Tuesday, January 20, 2004

How do you find the perfect network support client? I've been asked by a consulting company that I work with to come up with a list of attributes for the perfect client. I guess this is possible. Lawyers have been trying to find perfect clients for years. That's rather amusing, because lawyers happen to be at the top of my list as the most horrible clients, but that's another article. So what do we look for as technical people?

Fundamentally, you have to find clients with lots of work and who pay on time. Beyond that, there's many hidden forces involved. The "lots of work" variable should include productive work. Work as a resuilt of upgrading machines, tweaking database performance and streamilining security. Not work reviving NT4.0 workstations, reformatting 266mhz doorstops and desperately bringing SQL 6.5 databases back to life. The clients we want understand the importance of upgrading their environment. They see the value in moving forward, not in paying a consultant hourly rates to move monitors from one desktop to another.
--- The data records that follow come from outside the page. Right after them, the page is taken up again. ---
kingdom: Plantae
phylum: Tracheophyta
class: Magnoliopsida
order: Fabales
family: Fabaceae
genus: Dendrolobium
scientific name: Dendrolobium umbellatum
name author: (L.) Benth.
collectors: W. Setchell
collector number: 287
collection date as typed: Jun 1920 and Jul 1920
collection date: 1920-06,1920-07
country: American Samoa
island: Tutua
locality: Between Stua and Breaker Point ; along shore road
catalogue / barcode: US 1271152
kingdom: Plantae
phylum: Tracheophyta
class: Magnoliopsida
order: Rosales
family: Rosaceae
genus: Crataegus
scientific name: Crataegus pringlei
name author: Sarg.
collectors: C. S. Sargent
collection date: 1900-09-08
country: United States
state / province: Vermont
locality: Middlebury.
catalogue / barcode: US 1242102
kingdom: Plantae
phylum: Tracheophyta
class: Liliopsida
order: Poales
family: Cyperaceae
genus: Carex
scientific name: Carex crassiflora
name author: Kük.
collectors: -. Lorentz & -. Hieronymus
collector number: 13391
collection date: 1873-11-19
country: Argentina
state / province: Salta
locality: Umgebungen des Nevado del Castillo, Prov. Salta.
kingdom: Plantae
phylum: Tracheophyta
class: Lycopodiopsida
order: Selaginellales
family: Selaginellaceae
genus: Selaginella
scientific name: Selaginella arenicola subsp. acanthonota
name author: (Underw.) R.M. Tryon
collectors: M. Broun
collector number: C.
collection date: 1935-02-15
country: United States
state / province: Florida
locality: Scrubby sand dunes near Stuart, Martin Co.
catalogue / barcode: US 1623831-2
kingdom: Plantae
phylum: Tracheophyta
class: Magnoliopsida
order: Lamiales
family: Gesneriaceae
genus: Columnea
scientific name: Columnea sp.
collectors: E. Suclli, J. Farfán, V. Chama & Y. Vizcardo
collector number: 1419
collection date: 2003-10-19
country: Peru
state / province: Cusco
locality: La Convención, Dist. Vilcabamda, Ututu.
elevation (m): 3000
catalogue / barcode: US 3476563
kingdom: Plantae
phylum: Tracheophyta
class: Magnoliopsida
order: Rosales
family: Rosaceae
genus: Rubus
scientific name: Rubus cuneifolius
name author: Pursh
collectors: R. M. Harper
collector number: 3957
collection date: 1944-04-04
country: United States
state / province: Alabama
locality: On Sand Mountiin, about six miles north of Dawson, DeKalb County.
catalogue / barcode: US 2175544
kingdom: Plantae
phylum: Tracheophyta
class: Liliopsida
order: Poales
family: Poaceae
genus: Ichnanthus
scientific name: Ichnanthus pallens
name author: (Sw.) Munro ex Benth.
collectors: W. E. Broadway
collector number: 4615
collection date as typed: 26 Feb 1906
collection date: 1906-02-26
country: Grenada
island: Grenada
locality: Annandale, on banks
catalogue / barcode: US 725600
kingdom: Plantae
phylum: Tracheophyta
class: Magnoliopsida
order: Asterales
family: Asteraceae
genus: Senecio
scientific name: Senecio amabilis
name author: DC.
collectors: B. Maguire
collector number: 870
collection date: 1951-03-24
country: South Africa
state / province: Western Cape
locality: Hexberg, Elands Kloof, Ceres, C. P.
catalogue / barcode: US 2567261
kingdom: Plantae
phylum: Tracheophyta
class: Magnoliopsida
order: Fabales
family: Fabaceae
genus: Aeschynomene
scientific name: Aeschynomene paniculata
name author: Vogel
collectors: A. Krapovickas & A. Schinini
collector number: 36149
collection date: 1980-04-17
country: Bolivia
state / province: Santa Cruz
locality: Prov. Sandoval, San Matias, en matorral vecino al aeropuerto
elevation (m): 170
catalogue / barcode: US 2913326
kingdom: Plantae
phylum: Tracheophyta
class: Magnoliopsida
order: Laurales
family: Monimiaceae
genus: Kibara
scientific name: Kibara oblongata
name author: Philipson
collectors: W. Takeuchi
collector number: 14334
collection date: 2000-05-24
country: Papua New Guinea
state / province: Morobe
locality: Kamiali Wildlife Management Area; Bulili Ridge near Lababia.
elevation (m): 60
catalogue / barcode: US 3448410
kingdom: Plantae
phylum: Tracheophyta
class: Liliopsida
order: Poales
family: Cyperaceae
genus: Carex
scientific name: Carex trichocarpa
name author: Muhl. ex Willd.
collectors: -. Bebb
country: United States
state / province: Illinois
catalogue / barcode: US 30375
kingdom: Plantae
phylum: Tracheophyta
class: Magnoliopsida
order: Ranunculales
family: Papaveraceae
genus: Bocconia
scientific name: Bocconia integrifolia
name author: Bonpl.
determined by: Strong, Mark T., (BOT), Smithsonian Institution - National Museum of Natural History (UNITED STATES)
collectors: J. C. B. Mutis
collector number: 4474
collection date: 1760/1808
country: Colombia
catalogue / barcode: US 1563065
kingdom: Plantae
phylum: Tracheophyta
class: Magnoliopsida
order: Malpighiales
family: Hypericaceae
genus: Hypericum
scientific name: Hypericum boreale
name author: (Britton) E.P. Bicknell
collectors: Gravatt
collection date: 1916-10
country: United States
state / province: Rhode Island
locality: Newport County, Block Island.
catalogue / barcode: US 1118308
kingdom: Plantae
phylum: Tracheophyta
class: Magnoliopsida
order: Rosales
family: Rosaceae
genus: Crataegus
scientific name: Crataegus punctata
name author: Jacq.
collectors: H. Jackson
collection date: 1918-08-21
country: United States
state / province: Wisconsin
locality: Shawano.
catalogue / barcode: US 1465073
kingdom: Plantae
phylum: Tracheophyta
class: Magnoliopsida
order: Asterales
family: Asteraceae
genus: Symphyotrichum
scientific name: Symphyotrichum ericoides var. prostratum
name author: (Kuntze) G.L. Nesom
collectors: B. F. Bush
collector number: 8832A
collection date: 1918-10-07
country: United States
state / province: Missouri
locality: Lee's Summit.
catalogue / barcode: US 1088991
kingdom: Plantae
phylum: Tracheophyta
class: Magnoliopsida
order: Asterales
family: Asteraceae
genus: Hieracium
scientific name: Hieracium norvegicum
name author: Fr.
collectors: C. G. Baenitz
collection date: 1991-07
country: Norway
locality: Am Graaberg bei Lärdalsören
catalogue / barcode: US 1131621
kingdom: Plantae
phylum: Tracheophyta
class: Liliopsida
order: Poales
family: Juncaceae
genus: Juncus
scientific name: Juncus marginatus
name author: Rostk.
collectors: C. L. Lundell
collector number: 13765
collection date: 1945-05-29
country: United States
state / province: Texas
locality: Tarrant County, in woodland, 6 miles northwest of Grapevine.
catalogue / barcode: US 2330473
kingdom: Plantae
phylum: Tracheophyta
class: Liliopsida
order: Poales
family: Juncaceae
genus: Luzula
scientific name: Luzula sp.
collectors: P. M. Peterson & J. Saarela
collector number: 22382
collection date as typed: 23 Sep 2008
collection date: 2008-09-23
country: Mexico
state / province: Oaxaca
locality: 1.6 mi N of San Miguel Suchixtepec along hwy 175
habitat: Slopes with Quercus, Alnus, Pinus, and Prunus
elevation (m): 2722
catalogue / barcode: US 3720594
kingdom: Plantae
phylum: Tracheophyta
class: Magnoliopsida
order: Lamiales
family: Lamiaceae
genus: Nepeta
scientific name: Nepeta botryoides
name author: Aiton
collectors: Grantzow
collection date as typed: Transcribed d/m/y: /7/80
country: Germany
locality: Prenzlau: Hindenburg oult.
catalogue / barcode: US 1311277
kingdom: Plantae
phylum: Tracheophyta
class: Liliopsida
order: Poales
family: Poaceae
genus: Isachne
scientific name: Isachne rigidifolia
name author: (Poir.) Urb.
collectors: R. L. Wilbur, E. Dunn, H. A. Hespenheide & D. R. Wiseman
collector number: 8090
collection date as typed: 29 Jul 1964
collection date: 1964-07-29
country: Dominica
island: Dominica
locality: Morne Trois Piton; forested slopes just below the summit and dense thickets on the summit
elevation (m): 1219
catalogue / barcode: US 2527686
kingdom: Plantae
This brings me to clients who pay on time. If a client doesn't like to part with money, that's a bad sign. If you have to give presentations on why upgrading from Windows '95 is a good thing, run the other direction very fast. The best clients are the ones that you develop a relationship to the point where if you recommend something, they buy it and in turn you can ensure them that you will never recommend anything that they don't need.

That's about it. Simple, huh? By the way, if anyone knows any clients that fit this category, let me know... they seem awfully difficult to find.